I have a Dell Latitude D600 running CrunchBang Statler (Debian Squeeze-based) with a 1.4GHz Pentium M. I noticed in Conky that my CPU freq is stuck at 600MHz, even when doing CPU-intensive things like Flash video. So I installed cpufreqd, ran cpufreq-info, and it returned this:
cpufrequtils 007: cpufreq-info (C) Dominik Brodowski 2004-2009 Report errors and bugs to firstname.lastname@example.org, please. analyzing CPU 0: driver: acpi-cpufreq CPUs which run at the same hardware frequency: 0 CPUs which need to have their frequency coordinated by software: 0 maximum transition latency: 10.0 us. hardware limits: 600 MHz - 1.40 GHz available frequency steps: 1.40 GHz, 1.20 GHz, 1000 MHz, 800 MHz, 600 MHz available cpufreq governors: powersave, userspace, conservative, ondemand, performance current policy: frequency should be within 600 MHz and 600 MHz.
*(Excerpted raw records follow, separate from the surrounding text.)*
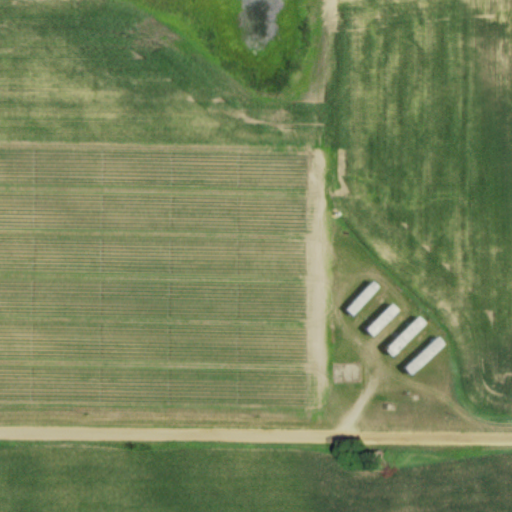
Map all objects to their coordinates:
building: (362, 297)
building: (380, 318)
building: (404, 334)
building: (422, 355)
road: (256, 433)
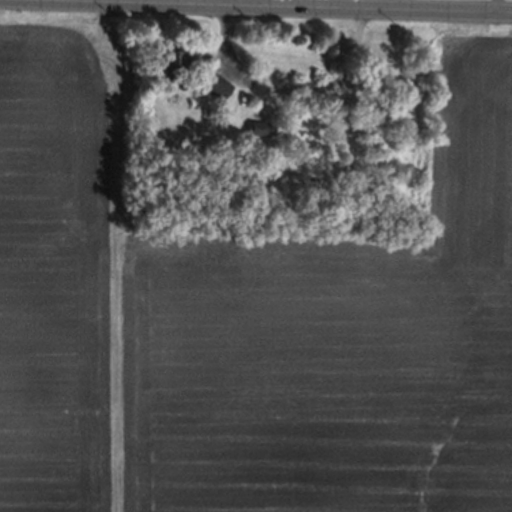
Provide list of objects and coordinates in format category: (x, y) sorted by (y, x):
road: (227, 3)
road: (496, 6)
road: (264, 7)
building: (177, 61)
building: (178, 62)
building: (215, 84)
building: (217, 86)
road: (288, 89)
building: (255, 126)
building: (259, 128)
building: (236, 157)
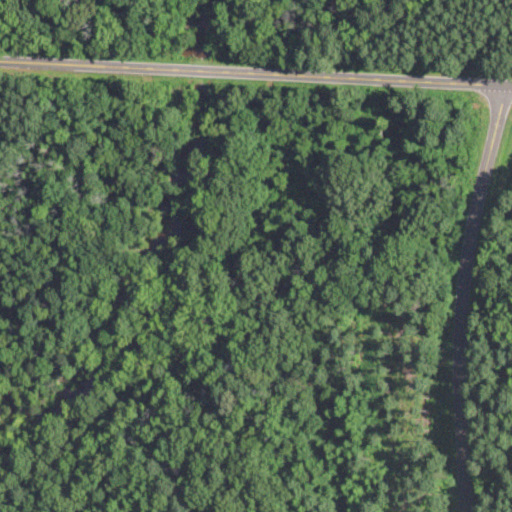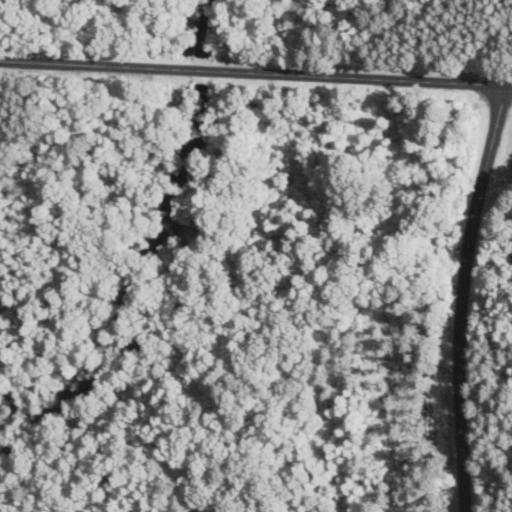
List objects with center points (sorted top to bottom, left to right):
road: (255, 71)
road: (460, 295)
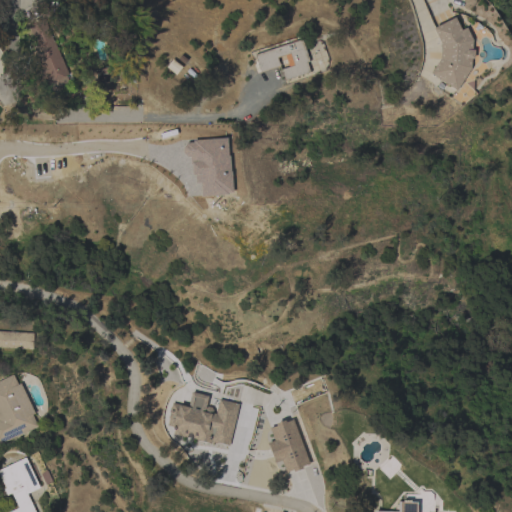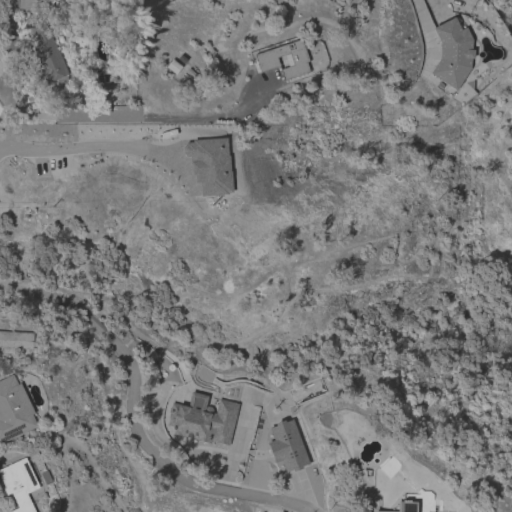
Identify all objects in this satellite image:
building: (46, 52)
building: (453, 52)
building: (453, 53)
building: (49, 56)
building: (286, 58)
building: (174, 66)
building: (105, 80)
road: (96, 115)
road: (83, 158)
building: (16, 339)
building: (15, 340)
building: (13, 409)
building: (14, 409)
road: (134, 419)
building: (202, 419)
building: (204, 421)
building: (286, 446)
building: (286, 446)
building: (18, 484)
building: (20, 484)
building: (415, 503)
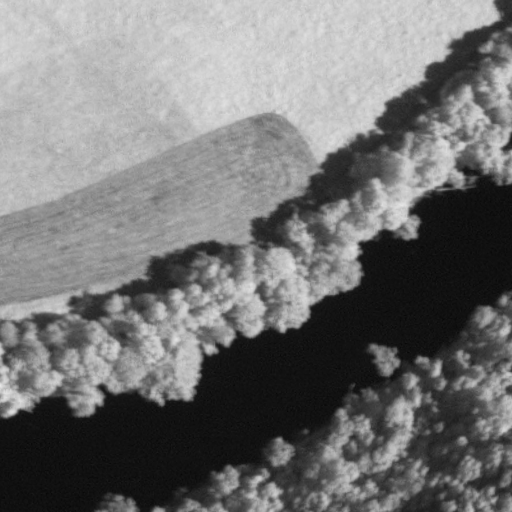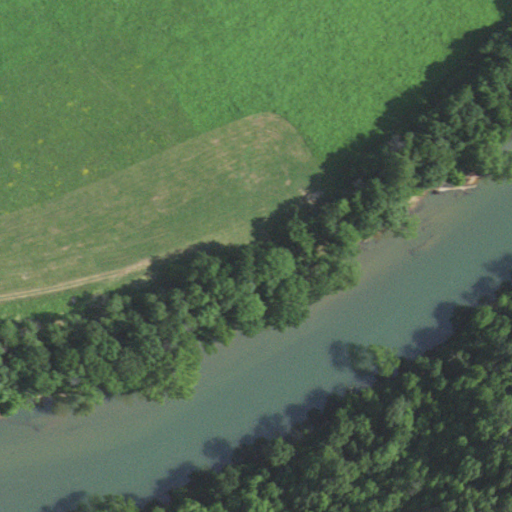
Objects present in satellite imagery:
river: (274, 404)
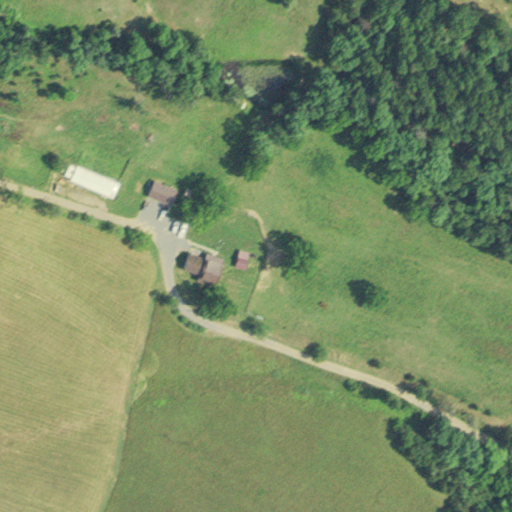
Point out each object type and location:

The governor "ondemand" may decide which speed to use within this range. current CPU frequency is 600 MHz. cpufreq stats: 1.40 GHz:0.00%, 1.20 GHz:0.00%, 1000 MHz:0.00%, 800 MHz:0.00%, 600 MHz:100.00%
Notice the part about "CPUs which need to have their frequency coordinated". It seems CPUFreqD is unable to manage my processor frequency, and it also says that it's being kept at a range of 600MHz to 600MHz. I have SpeedStep on, and supposedly 2.6 has full support for that (I have 2.6.39 backported from Wheezy), but I never notice SpeedStep doing anything. If I disable it, the BIOS says I'll be stuck at 600MHz.
Power is no issue, as the laptop has no battery; it relies solely on its power cord. How can I enable the full frequency of my processor? Is Linux lying to me about the frequency? I'm decently experienced with Linux, so I'm not afraid to try complex fixes.